__Directions for this task__: Give back the records below exactly, omitting the pictures.
*** Opening of Stored data ***
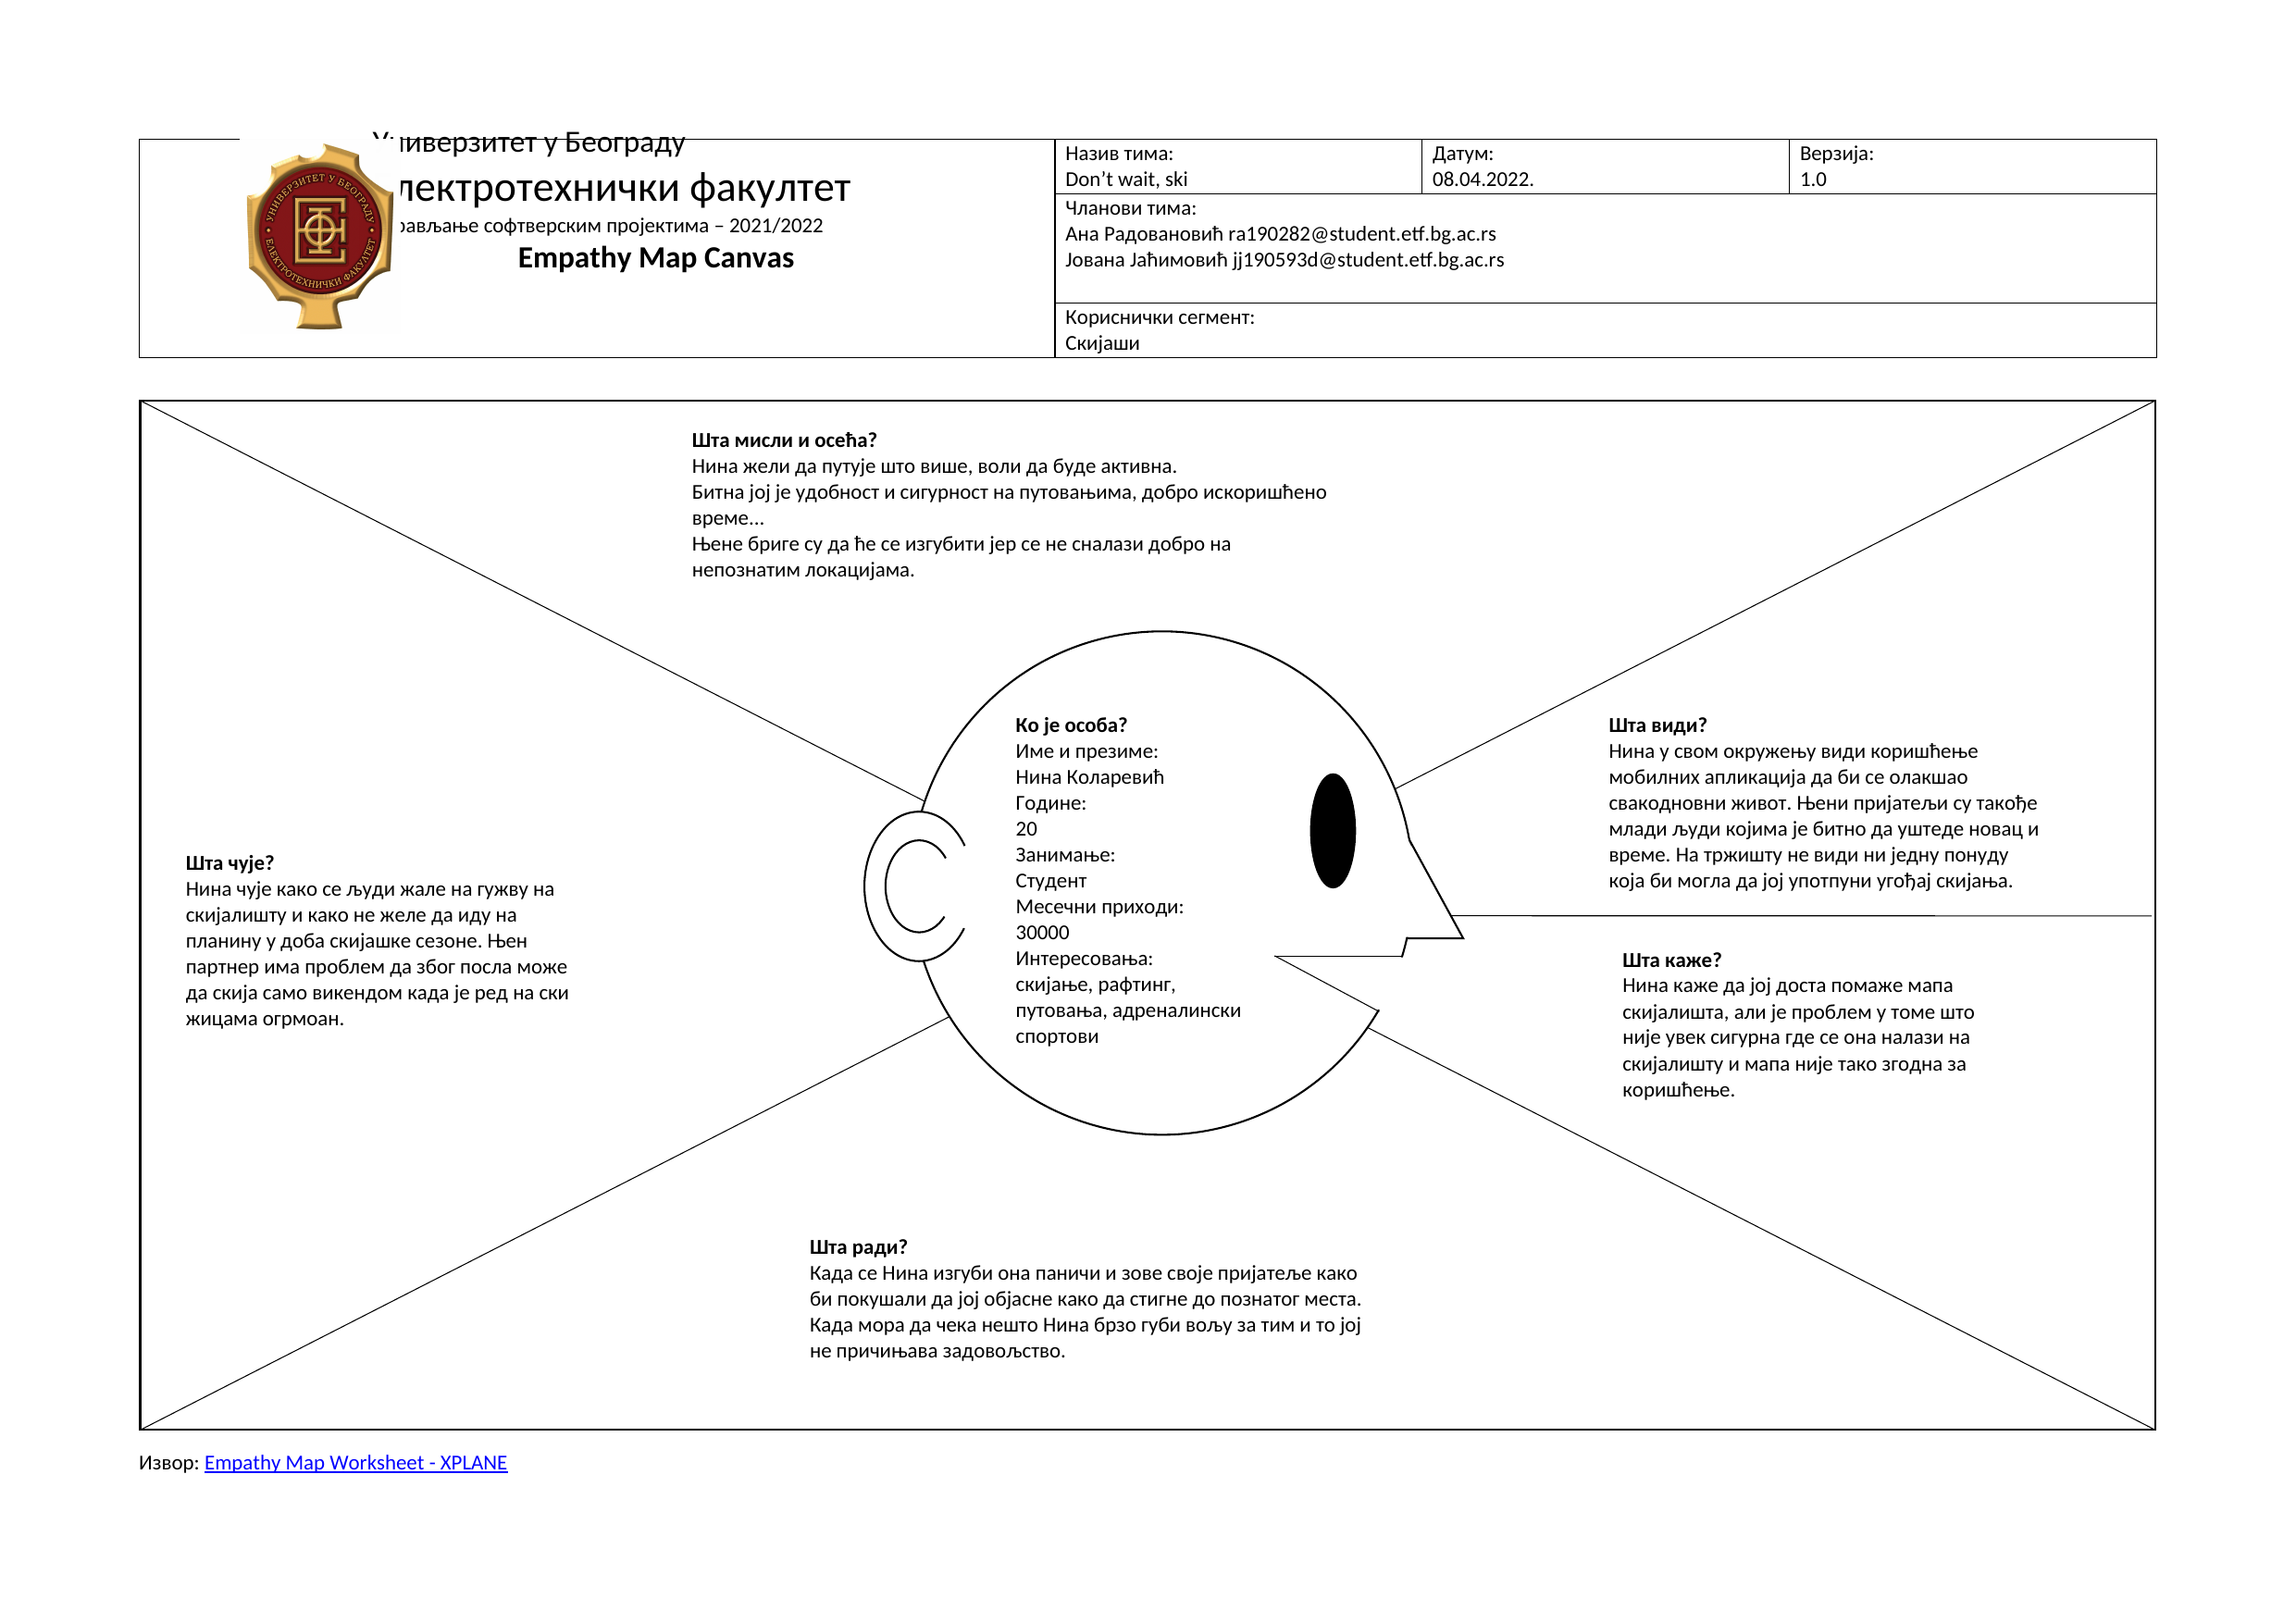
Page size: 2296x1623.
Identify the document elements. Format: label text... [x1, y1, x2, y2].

table_cell Чланови тима: Ана Радовановић ra190282@student.etf.bg.ac.rs Јована Јаћимовић jj190593d@student.etf.bg.ac.rs [1056, 194, 2156, 303]
table_header Назив тима: Don’t wait, ski [1056, 140, 1421, 193]
text Извор: Empathy Map Worksheet - XPLANE [139, 1449, 2156, 1475]
table_header [140, 140, 1054, 357]
table_header Верзија: 1.0 [1790, 140, 2156, 193]
table_header Датум: 08.04.2022. [1422, 140, 1789, 193]
picture [240, 139, 401, 334]
table_cell Кориснички сегмент: Скијаши [1056, 304, 2156, 357]
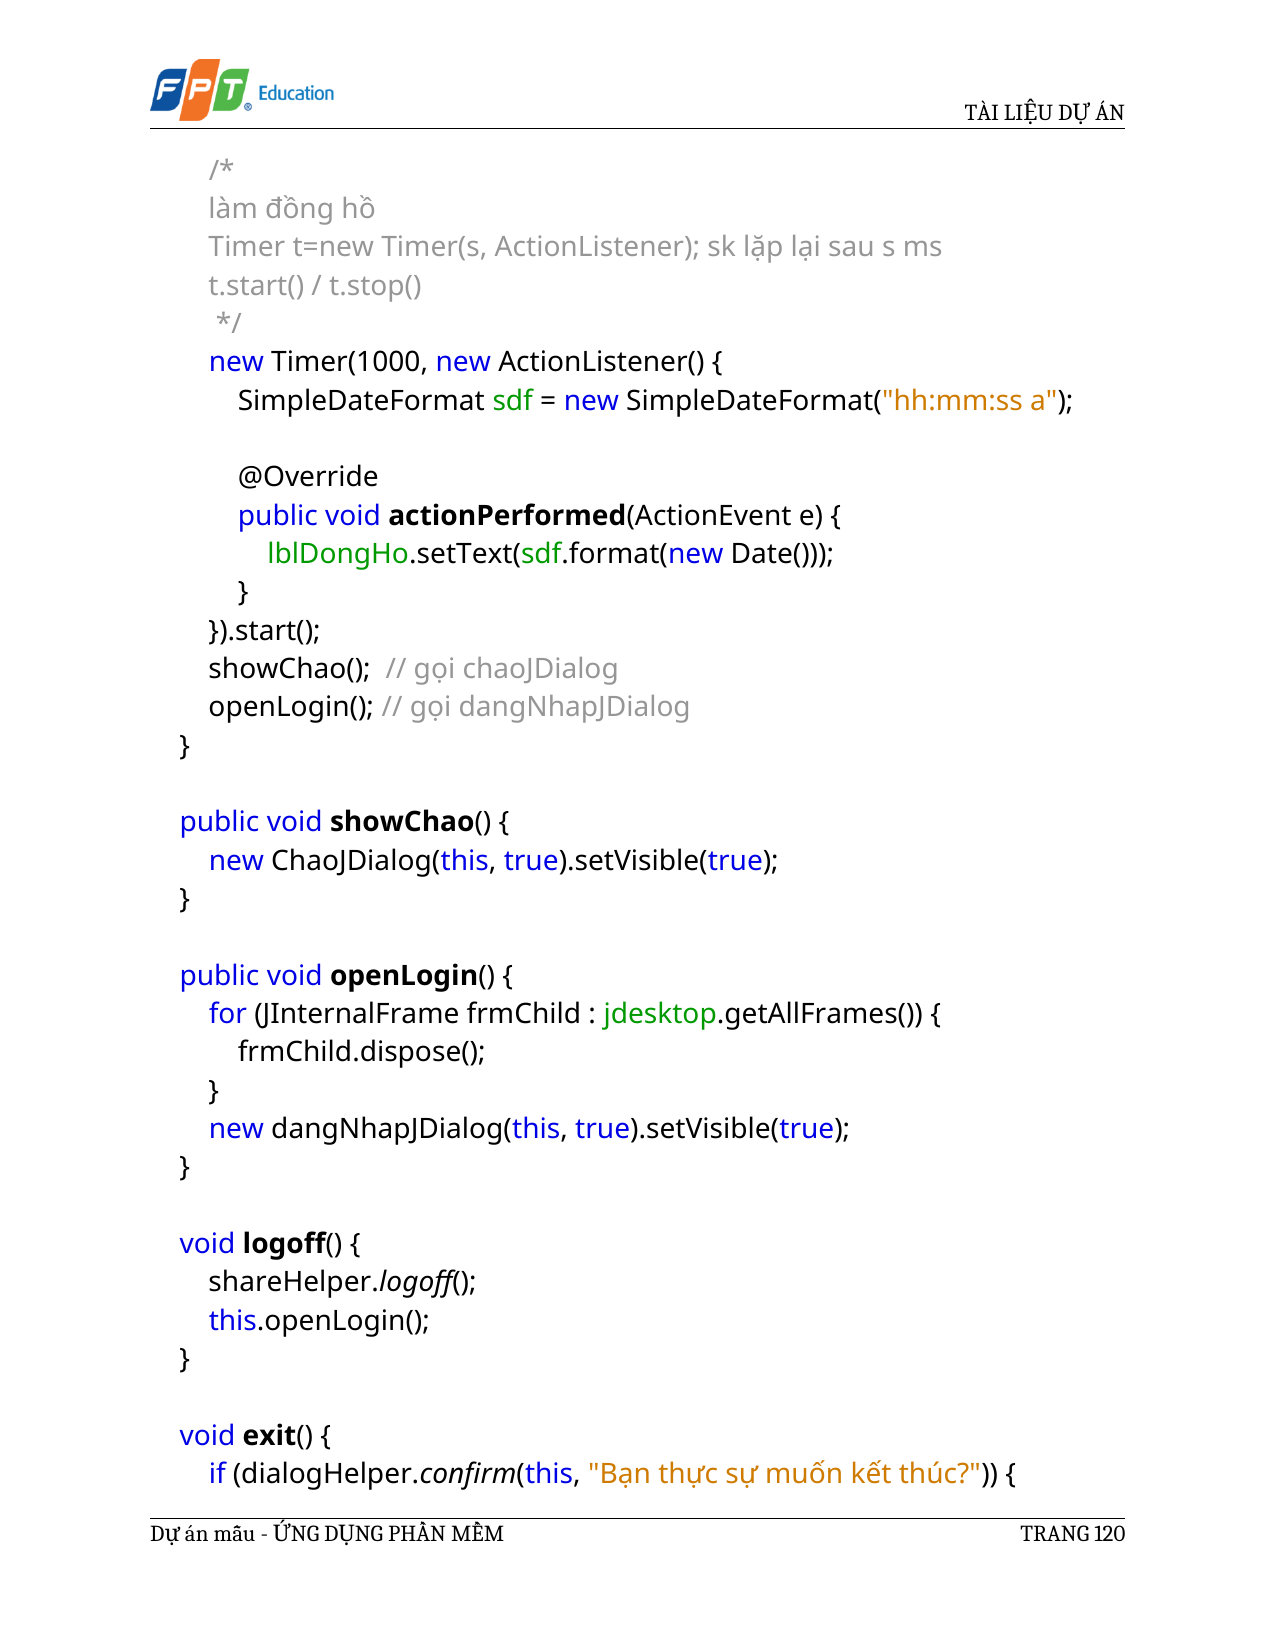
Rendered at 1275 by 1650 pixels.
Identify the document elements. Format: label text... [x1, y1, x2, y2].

text new ChaoJDialog(this, true).setVisible(true); [150, 840, 1125, 878]
text frmChild.dispose(); [150, 1032, 1125, 1070]
text lblDongHo.setText(sdf.format(new Date())); [150, 533, 1125, 572]
text new dangNhapJDialog(this, true).setVisible(true); [150, 1108, 1125, 1147]
text } [150, 878, 1125, 917]
text SimpleDateFormat sdf = new SimpleDateFormat("hh:mm:ss a"); [150, 380, 1125, 418]
text for (JInternalFrame frmChild : jdesktop.getAllFrames()) { [150, 993, 1125, 1032]
text showChao(); // gọi chaoJDialog [150, 648, 1125, 687]
text void exit() { [150, 1415, 1125, 1453]
text } [150, 725, 1125, 763]
text shareHelper.logoff(); [150, 1262, 1125, 1300]
text void logoff() { [150, 1223, 1125, 1262]
text this.openLogin(); [150, 1300, 1125, 1338]
text public void showChao() { [150, 802, 1125, 840]
text } [150, 1070, 1125, 1108]
text new Timer(1000, new ActionListener() { [150, 342, 1125, 380]
text /* [150, 150, 1125, 188]
text @Override [150, 457, 1125, 495]
text } [150, 1147, 1125, 1185]
text */ [150, 303, 1125, 342]
text Timer t=new Timer(s, ActionListener); sk lặp lại sau s ms [150, 227, 1125, 265]
picture [150, 59, 336, 121]
text openLogin(); // gọi dangNhapJDialog [150, 687, 1125, 725]
text public void actionPerformed(ActionEvent e) { [150, 495, 1125, 533]
text làm đồng hồ [150, 188, 1125, 227]
text }).start(); [150, 610, 1125, 648]
text } [150, 572, 1125, 610]
text } [150, 1338, 1125, 1377]
text t.start() / t.stop() [150, 265, 1125, 303]
text public void openLogin() { [150, 955, 1125, 993]
text if (dialogHelper.confirm(this, "Bạn thực sự muốn kết thúc?")) { [150, 1453, 1125, 1492]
*** Close of Stored data ***
__Output below__:
Page size: 2296x1623.
Identify the document elements. Format: label text... [x1, y1, x2, y2].

table_cell Чланови тима: Ана Радовановић ra190282@student.etf.bg.ac.rs Јована Јаћимовић jj190593d@student.etf.bg.ac.rs [1056, 194, 2156, 303]
table_header Назив тима: Don’t wait, ski [1056, 140, 1421, 193]
text Извор: Empathy Map Worksheet - XPLANE [139, 1449, 2156, 1475]
table_header [140, 140, 1054, 357]
table_header Верзија: 1.0 [1790, 140, 2156, 193]
table_header Датум: 08.04.2022. [1422, 140, 1789, 193]
picture [240, 139, 401, 334]
table_cell Кориснички сегмент: Скијаши [1056, 304, 2156, 357]
Rendered at 1275 by 1650 pixels.
Identify the document elements. Format: label text... [x1, y1, x2, y2].

text new ChaoJDialog(this, true).setVisible(true); [150, 840, 1125, 878]
text frmChild.dispose(); [150, 1032, 1125, 1070]
text lblDongHo.setText(sdf.format(new Date())); [150, 533, 1125, 572]
text new dangNhapJDialog(this, true).setVisible(true); [150, 1108, 1125, 1147]
text } [150, 878, 1125, 917]
text SimpleDateFormat sdf = new SimpleDateFormat("hh:mm:ss a"); [150, 380, 1125, 418]
text for (JInternalFrame frmChild : jdesktop.getAllFrames()) { [150, 993, 1125, 1032]
text showChao(); // gọi chaoJDialog [150, 648, 1125, 687]
text void exit() { [150, 1415, 1125, 1453]
text } [150, 725, 1125, 763]
text shareHelper.logoff(); [150, 1262, 1125, 1300]
text void logoff() { [150, 1223, 1125, 1262]
text this.openLogin(); [150, 1300, 1125, 1338]
text public void showChao() { [150, 802, 1125, 840]
text } [150, 1070, 1125, 1108]
text new Timer(1000, new ActionListener() { [150, 342, 1125, 380]
text /* [150, 150, 1125, 188]
text @Override [150, 457, 1125, 495]
text } [150, 1147, 1125, 1185]
text */ [150, 303, 1125, 342]
text Timer t=new Timer(s, ActionListener); sk lặp lại sau s ms [150, 227, 1125, 265]
picture [150, 59, 336, 121]
text openLogin(); // gọi dangNhapJDialog [150, 687, 1125, 725]
text public void actionPerformed(ActionEvent e) { [150, 495, 1125, 533]
text làm đồng hồ [150, 188, 1125, 227]
text }).start(); [150, 610, 1125, 648]
text } [150, 572, 1125, 610]
text } [150, 1338, 1125, 1377]
text t.start() / t.stop() [150, 265, 1125, 303]
text public void openLogin() { [150, 955, 1125, 993]
text if (dialogHelper.confirm(this, "Bạn thực sự muốn kết thúc?")) { [150, 1453, 1125, 1492]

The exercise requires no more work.